Transcribe the listing word for word. Begin at its first line and end with the line containing "Great! Now you".

(RECORDED DATA begins)

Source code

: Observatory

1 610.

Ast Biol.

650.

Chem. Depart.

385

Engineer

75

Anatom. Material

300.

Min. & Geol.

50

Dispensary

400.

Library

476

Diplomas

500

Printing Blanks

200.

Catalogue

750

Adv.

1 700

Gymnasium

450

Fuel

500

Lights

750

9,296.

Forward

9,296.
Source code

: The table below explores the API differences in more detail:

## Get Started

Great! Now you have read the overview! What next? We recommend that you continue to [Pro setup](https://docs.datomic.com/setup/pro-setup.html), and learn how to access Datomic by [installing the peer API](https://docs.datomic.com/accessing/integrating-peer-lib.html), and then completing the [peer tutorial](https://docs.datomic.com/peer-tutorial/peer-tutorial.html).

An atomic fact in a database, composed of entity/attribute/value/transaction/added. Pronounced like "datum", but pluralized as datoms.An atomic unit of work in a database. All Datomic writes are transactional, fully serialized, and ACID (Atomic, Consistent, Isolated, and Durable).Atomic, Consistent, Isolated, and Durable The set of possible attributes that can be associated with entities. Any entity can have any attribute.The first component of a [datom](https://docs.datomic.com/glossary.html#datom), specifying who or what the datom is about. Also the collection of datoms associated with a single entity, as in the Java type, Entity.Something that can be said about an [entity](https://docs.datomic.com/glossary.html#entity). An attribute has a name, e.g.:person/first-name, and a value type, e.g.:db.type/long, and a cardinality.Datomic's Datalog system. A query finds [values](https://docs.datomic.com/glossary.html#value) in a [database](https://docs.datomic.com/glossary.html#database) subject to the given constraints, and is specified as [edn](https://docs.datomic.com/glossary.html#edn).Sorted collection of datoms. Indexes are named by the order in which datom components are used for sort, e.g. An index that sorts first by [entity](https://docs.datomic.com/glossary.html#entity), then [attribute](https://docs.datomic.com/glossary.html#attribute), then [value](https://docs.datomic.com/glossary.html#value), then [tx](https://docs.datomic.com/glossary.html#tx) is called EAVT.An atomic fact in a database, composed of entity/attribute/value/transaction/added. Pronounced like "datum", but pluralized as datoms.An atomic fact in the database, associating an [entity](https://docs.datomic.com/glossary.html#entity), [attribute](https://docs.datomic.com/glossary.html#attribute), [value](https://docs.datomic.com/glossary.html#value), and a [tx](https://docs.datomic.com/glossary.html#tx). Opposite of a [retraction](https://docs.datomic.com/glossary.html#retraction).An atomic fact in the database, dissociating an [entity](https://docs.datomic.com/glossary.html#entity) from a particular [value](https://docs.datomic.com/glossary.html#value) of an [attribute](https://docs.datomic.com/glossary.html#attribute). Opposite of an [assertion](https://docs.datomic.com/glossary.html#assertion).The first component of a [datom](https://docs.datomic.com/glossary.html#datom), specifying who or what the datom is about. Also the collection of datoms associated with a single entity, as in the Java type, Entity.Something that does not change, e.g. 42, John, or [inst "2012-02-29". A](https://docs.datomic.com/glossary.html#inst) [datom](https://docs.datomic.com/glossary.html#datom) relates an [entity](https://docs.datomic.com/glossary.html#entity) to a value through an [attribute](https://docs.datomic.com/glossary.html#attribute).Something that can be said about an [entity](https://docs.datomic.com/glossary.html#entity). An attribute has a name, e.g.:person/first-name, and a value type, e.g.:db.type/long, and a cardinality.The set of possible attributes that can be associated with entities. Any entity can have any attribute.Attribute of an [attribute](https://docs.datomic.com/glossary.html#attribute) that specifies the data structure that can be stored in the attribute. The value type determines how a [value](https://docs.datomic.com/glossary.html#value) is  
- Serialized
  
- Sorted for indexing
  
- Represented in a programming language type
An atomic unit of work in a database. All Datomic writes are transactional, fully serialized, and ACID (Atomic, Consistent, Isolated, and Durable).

(RECORDED DATA ends)

SOLUTION FOR THIS EXERCISE:
Source code

: Observatory

1 610.

Ast Biol.

650.

Chem. Depart.

385

Engineer

75

Anatom. Material

300.

Min. & Geol.

50

Dispensary

400.

Library

476

Diplomas

500

Printing Blanks

200.

Catalogue

750

Adv.

1 700

Gymnasium

450

Fuel

500

Lights

750

9,296.

Forward

9,296.
Source code

: The table below explores the API differences in more detail:

## Get Started

Great! Now you have read the overview! What next? We recommend that you continue to [Pro setup](https://docs.datomic.com/setup/pro-setup.html), and learn how to access Datomic by [installing the peer API](https://docs.datomic.com/accessing/integrating-peer-lib.html), and then completing the [peer tutorial](https://docs.datomic.com/peer-tutorial/peer-tutorial.html).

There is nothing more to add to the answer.